AIA National Housing Design Award
AIA Gulf States Region – Merit Award
AIA Tennessee – Award of Excellence
AIA East Tennessee – Merit Award
Architectural Record Online – Featured House
Old Briar is a home in rural west Tennessee. The clients are a couple who, for career reasons, have lived in Chicago for the last twenty-five years. They are now retired and intend to spend much of each year in Lauderdale County, where they grew up. They envision this house being an anchor for their family and, particularly, a magnet for their grandchildren and generations yet to come. The site is 80 acres of productive agricultural land that is rotated between soybeans, winter wheat, and cotton. The clients are conscious of being stewards of this land and have already worked with the state department of natural resources to mitigate topsoil erosion; a significant problem in this part of the Lower Mississippi Basin. Accordingly, the house is placed fairly close to the road and avoids the steeper portions of the site.
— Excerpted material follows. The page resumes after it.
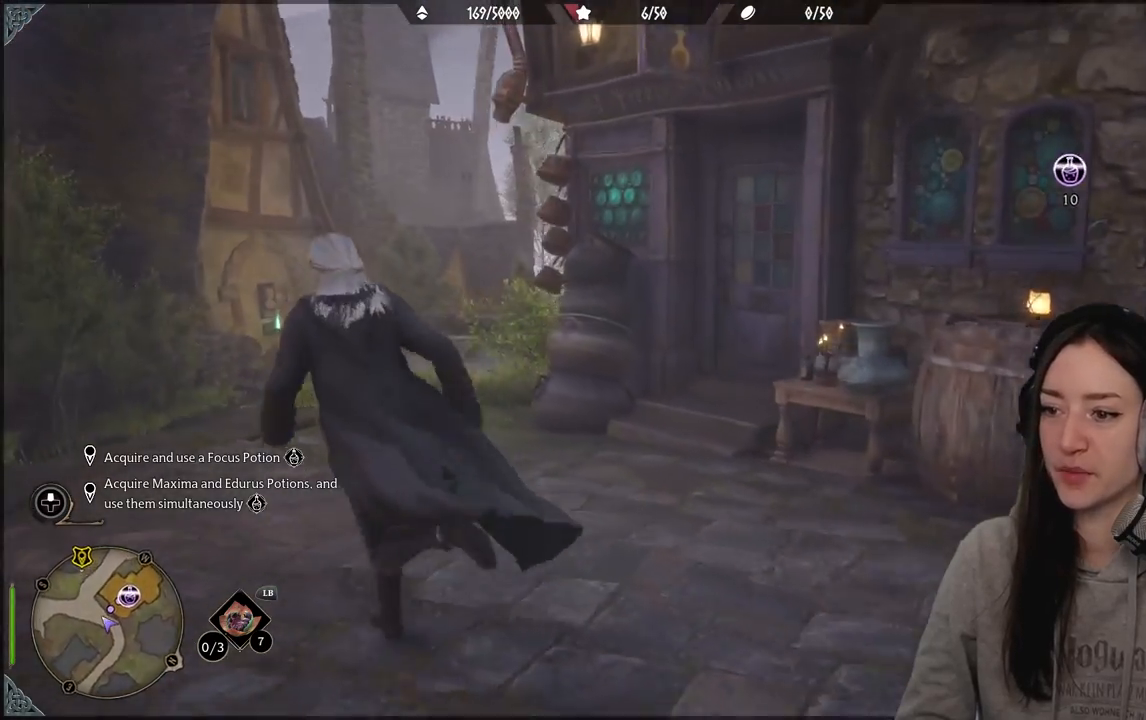
{"buttons": [], "left_stick": "up-right", "right_stick": "right", "events": [[100, "right_stick", "right"], [217, "left_stick", "center"], [500, "left_stick", "up-right"]]}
Nestled next to an existing hedgerow it engages two ponds that are important locations for gatherings of the couple’s family and friends. The house is rotated to mediate between optimal solar orientation and distant views.The clients wish for the home to not be ostentatious. In response, the form of the house is dominated by an asymmetrical gable roof that allows the living spaces to open up to vistas of the farm and provides an ideal slope for solar hot water panels on the south while, on the north, sloping down to present a humble face to the road. A wooden screen stretching along the north elevation provides privacy for the small pool and presents the image of a utilitarian agricultural structure upon approach.